4. **Establish regression testing**
   - Run evaluation before every PR
   - Don't ship if metrics drop

### What's Next?

**Next notebook: RAG (Retrieval-Augmented Generation)**

Now that we can measure improvements, we'll add RAG to:
- Improve document quality
- **Prove** it works with our evaluation framework
- Measure the exact improvement (e.g., +22% quality)

The evaluation framework enables everything that comes next!

---

## Appendix: Quick Reference

### Essential Metrics

**Classification (Filter Agent):**
- **Precision:** TP / (TP + FP) - "When we say yes, how often are we right?"
- **Recall:** TP / (TP + FN) - "Of all real yes cases, how many did we catch?"
- **F1:** Harmonic mean of precision and recall
- **Accuracy:** (TP + TN) / Total - "Overall correctness"
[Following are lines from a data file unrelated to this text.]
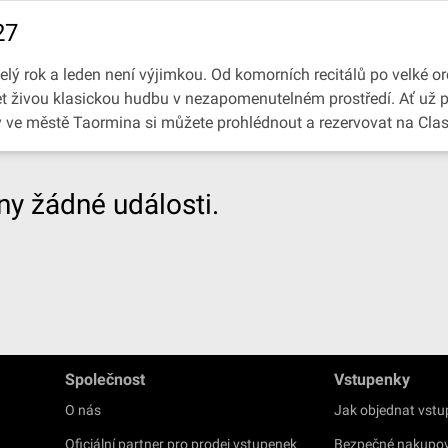
27
ý rok a leden není výjimkou. Od komorních recitálů po velké or
slyšet živou klasickou hudbu v nezapomenutelném prostředí. Ať už
by ve městě Taormina si můžete prohlédnout a rezervovat na Clas
y žádné události.
Společnost
Vstupenky
O nás
Jak objednat vst
Oficiální partner pro prodej vstupenek
Bezpečné nakupo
**Regression (Rating Agent):**
- **MAE:** Mean Absolute Error - "Average prediction error"
- **Correlation:** How well scores track expected scores

**Calibration:**
- **ECE:** Expected Calibration Error - "Does confidence match accuracy?"

### CLI Commands

```bash
# Run evaluation and show in console
python -m procurement_ai.evaluation.run

# Save as baseline
python -m procurement_ai.evaluation.run --save-baseline

# Save custom output
python -m procurement_ai.evaluation.run --output myresults.json --markdown report.md

# Show detailed results
python -m procurement_ai.evaluation.run --detailed
```

### Common Patterns

**A/B Testing:**
```python
baseline = await evaluator.evaluate_dataset(test_cases)
# Make change to prompt/config
new_result = await evaluator.evaluate_dataset(test_cases)
improvement = new_result.filter_metrics.f1_score - baseline.filter_metrics.f1_score
```

**Quick Iteration:**
```python
metrics = await evaluator.quick_eval(test_cases[:10])
print(f"F1: {metrics['f1_score']:.2%}")
```

---

## Resources

- [Evaluation Driven Development (Google)](https://developers.google.com/machine-learning/testing-debugging/metrics/metrics)
- [Expected Calibration Error](https://arxiv.org/abs/1706.04599)
- [The Bitter Lesson](http://www.incompleteideas.net/IncIdeas/BitterLesson.html) - Why measurement matters
- Our evaluation dataset: `tests/fixtures/evaluation_dataset.py`
- Our metrics implementation: `src/procurement_ai/evaluation/metrics.py`

**Remember:** Professional AI development is empirical. Measure everything!